19 October 2011 | People and Companies | News | Nedgroup Investments

South African companies are famous for “lazy” balance sheets, with corporate deposits in South Africa standing at R470 billion in June. With tough economic conditions set to remain the order of the day, it is therefore critical that companies ensure that they are optimising the returns on the cash piles they are sitting on.

This was view expressed by Ian Ferguson and Sean Segar of Nedgroup Investments at a media roundtable held in Johannesburg yesterday Segar, Head of Product: Cash Solutions at Nedgroup Investments says because many corporates tend to restrain themselves in terms of investment and expenditure during tough economic conditions, they tend to build up cash reserves in their balance sheets, while they wait for opportunities to present themselves.

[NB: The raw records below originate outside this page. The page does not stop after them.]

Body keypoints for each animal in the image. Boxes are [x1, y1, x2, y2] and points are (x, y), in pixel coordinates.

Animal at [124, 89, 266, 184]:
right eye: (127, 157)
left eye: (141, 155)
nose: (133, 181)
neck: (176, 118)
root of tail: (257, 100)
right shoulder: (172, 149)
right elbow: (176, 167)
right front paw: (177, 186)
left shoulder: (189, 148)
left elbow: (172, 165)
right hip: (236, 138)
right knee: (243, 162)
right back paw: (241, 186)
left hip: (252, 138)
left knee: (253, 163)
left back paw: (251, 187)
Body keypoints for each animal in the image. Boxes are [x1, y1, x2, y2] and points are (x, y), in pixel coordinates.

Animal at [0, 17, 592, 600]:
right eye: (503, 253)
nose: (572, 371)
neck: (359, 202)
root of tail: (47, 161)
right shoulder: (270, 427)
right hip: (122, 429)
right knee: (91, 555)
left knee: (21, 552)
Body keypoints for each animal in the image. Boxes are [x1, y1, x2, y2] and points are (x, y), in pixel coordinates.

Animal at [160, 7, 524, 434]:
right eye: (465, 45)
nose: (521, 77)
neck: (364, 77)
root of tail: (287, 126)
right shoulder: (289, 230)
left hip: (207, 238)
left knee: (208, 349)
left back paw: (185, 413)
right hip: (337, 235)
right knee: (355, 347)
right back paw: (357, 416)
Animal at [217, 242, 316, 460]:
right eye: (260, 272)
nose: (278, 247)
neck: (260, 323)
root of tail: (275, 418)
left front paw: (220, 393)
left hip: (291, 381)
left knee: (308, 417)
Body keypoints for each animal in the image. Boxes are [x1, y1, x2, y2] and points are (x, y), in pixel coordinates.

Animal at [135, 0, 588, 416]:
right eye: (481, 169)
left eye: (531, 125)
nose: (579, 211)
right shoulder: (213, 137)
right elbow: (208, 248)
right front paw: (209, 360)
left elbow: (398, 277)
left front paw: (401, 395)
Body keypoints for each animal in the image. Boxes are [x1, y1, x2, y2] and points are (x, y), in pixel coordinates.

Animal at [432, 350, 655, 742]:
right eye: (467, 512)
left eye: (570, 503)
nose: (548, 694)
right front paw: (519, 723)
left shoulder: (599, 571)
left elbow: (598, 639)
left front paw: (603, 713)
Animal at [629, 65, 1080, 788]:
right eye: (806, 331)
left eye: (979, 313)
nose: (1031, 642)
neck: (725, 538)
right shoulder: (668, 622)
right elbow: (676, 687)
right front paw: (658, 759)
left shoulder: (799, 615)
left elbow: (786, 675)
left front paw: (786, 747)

He believes that better allocation of these cash reserves on their balance sheets can have a very welcome contribution to their bottom line.”While the primary focus of every business and its employees should be on fulfilling operational responsibilities, corporates need to put more of a focus on putting their balance sheet to work. In this market environment an extra percent – or even half a percent of earnings - can make a very positive impact on profits,” he says.

According to Segar, money kept in a cheque or savings account will often earn little or no interest. While it is possible to secure higher rates in these types of accounts, these come with additional credit risk and possible lock up of funds, which reduces liquidity.

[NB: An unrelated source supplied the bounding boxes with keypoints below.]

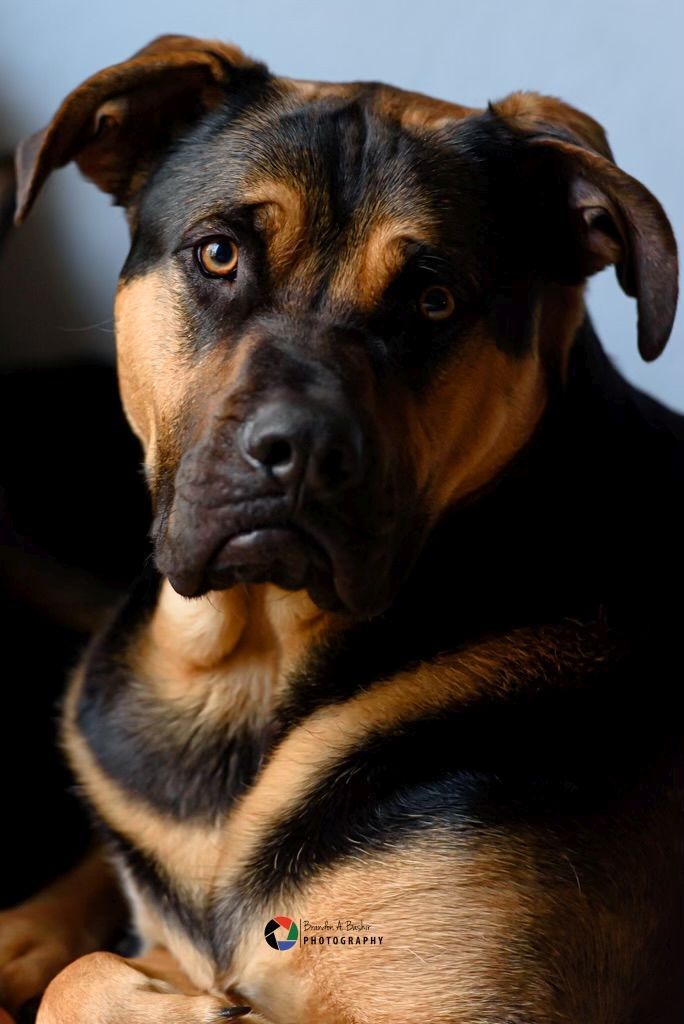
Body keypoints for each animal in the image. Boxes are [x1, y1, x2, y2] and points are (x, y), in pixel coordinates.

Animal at [1, 32, 684, 1024]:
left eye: (433, 300)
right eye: (219, 254)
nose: (300, 451)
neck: (254, 666)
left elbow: (94, 980)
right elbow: (82, 975)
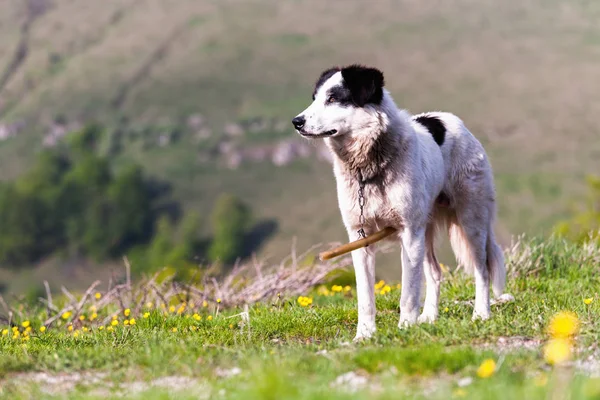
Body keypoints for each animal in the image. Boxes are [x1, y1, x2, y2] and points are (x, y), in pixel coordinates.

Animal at [290, 65, 506, 340]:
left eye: (333, 98)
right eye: (315, 98)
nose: (296, 122)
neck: (369, 165)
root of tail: (454, 120)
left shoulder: (409, 234)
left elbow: (408, 293)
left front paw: (405, 328)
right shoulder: (360, 238)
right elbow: (365, 298)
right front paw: (364, 335)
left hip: (471, 221)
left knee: (482, 269)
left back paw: (481, 313)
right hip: (426, 229)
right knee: (435, 273)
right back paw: (429, 317)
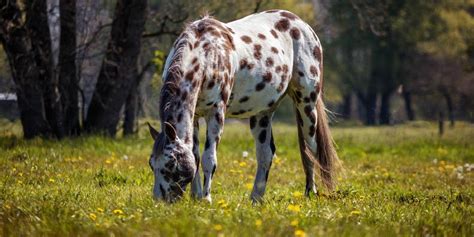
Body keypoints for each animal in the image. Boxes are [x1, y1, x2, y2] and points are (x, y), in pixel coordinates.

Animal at [146, 8, 338, 202]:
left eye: (170, 165)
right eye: (151, 163)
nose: (160, 200)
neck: (206, 55)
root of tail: (302, 25)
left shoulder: (216, 113)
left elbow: (209, 159)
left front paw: (206, 199)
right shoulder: (194, 116)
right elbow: (195, 156)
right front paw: (196, 196)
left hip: (306, 104)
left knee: (310, 149)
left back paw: (310, 192)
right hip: (262, 113)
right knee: (266, 154)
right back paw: (256, 198)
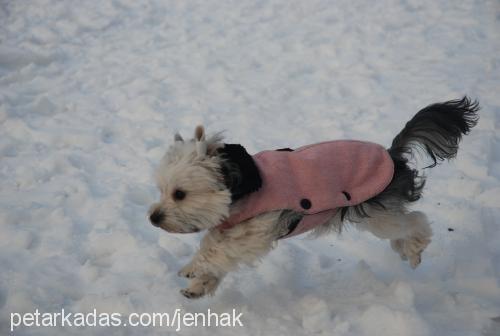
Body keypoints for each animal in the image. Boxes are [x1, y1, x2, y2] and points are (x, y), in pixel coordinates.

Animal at [149, 96, 480, 298]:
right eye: (161, 190)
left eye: (179, 194)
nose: (153, 218)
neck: (241, 184)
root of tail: (391, 154)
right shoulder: (235, 228)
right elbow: (220, 249)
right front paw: (200, 285)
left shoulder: (257, 229)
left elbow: (217, 247)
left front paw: (193, 268)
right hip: (381, 214)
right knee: (404, 225)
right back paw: (405, 249)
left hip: (376, 214)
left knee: (416, 221)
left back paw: (413, 250)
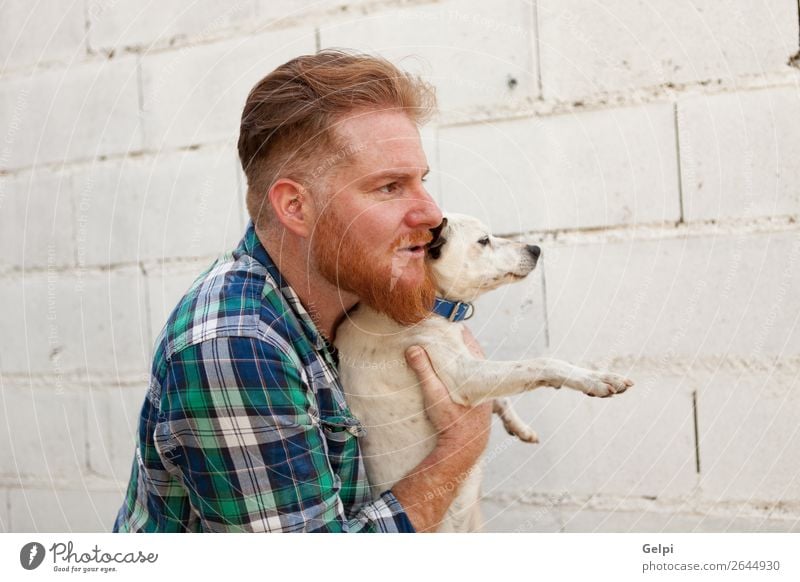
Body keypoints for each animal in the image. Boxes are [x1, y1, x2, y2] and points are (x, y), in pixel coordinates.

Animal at [334, 214, 636, 532]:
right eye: (483, 240)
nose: (536, 248)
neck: (426, 306)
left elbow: (505, 393)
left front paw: (518, 425)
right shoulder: (464, 376)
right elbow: (540, 363)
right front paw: (597, 378)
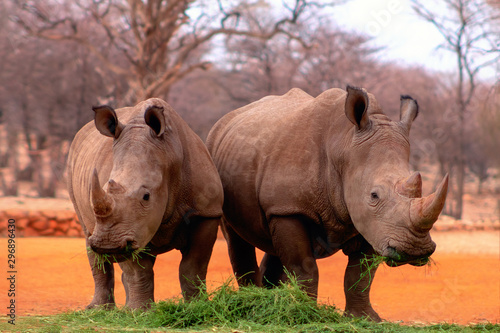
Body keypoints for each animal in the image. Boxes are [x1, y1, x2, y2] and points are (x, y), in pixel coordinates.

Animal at [67, 97, 224, 308]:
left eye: (146, 196)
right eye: (106, 187)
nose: (108, 245)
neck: (169, 156)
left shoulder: (206, 212)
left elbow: (193, 266)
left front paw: (197, 306)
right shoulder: (128, 229)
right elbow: (138, 271)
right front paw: (140, 311)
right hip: (71, 167)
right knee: (88, 234)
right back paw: (99, 309)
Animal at [205, 85, 448, 320]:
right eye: (374, 195)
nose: (415, 250)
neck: (343, 145)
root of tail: (225, 119)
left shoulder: (371, 223)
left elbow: (360, 274)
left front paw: (365, 318)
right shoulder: (289, 209)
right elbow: (305, 267)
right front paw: (306, 313)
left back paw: (269, 301)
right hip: (216, 156)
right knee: (236, 237)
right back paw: (251, 302)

Segar says investing idle cash into money market funds is one of the safest ways to achieve attractive yields without taking on undue risk. He explains that apart from professional management of the money, the cash investment is also spread across the banks and other credible issuers – thereby significantly reducing the risk. Furthermore, he says figures show that money market funds consistently beat the call rate over time.

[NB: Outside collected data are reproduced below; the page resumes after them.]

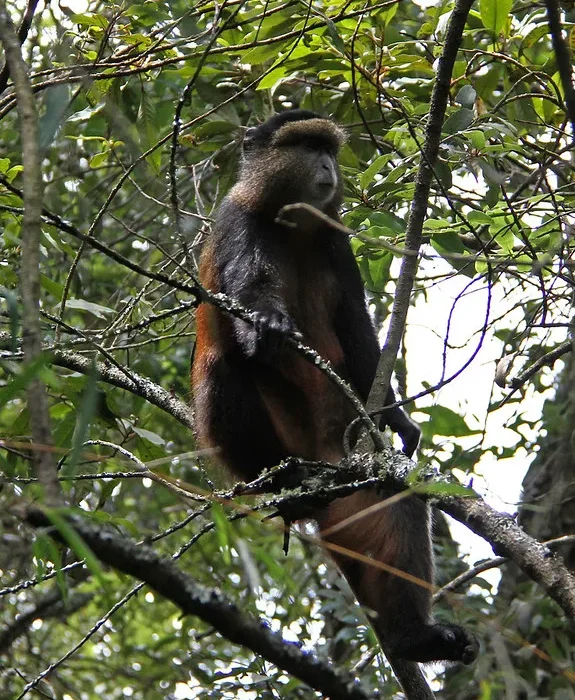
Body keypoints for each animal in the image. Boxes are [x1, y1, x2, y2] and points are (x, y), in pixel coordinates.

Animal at [191, 109, 478, 665]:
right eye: (305, 146)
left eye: (327, 148)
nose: (325, 165)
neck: (294, 227)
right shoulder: (240, 226)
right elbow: (250, 297)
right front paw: (269, 323)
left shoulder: (336, 242)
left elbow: (359, 335)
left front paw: (398, 419)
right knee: (224, 368)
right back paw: (283, 482)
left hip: (352, 479)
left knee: (399, 501)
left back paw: (414, 636)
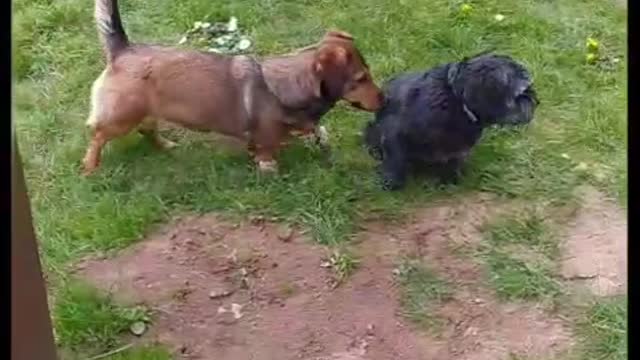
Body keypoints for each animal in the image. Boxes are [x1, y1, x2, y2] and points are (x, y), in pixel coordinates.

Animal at [82, 0, 382, 174]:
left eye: (368, 74)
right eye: (360, 79)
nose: (386, 99)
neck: (287, 85)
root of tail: (123, 49)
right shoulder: (266, 140)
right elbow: (267, 156)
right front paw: (270, 170)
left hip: (146, 111)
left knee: (147, 130)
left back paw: (166, 144)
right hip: (121, 118)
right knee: (97, 135)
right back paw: (90, 167)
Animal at [362, 52, 536, 191]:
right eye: (522, 93)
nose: (535, 101)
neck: (456, 99)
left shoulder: (458, 149)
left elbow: (453, 163)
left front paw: (449, 181)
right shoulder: (393, 133)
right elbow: (396, 160)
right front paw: (391, 182)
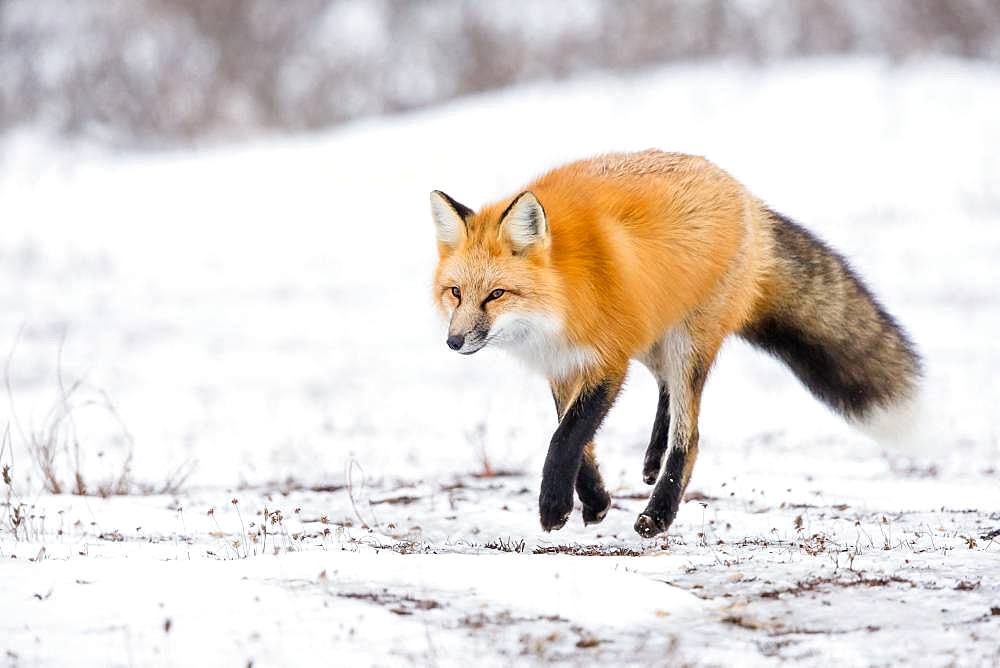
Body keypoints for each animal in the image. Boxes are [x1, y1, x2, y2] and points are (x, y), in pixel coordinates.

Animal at [430, 150, 920, 536]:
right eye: (455, 292)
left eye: (496, 294)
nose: (454, 342)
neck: (564, 294)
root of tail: (744, 195)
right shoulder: (564, 365)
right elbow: (578, 441)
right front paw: (595, 500)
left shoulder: (608, 361)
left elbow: (565, 437)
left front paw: (554, 506)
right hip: (654, 332)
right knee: (666, 390)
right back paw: (650, 459)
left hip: (686, 343)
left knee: (691, 434)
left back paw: (659, 513)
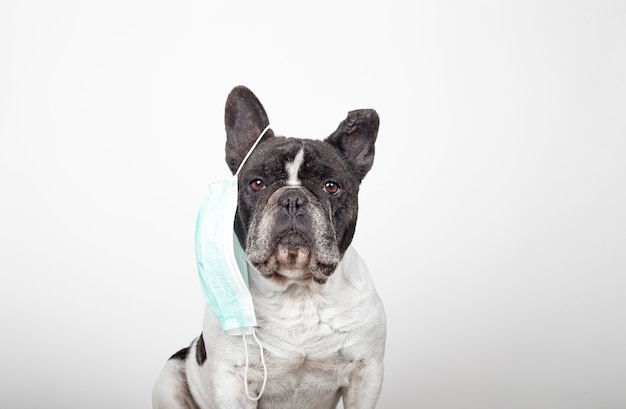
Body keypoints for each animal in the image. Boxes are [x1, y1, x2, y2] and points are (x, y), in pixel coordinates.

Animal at [152, 84, 386, 406]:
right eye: (257, 183)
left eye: (331, 186)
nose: (292, 198)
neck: (298, 292)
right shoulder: (232, 379)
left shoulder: (366, 374)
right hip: (169, 378)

According to Segar,since the first Money Market fund was launched in South Africa in 1997, the industry has attracted R270 billion. “Money Market funds have become very popular overseas and exploded here in South Africa.”

Although Segar stresses the importance of achieving optimal returns on cash, he warns corporate investors to be cautious when chasing the highest yield in the market. “It is important to look beyond the rate and not to be taken in by marketing promising high returns. When chasing yield, you need to understand the relationship between risk and yield and make an informed decision. Higher yield means higher risk and in current markets, risk needs to be carefully managed. If it sounds too good to be true - it probably is.”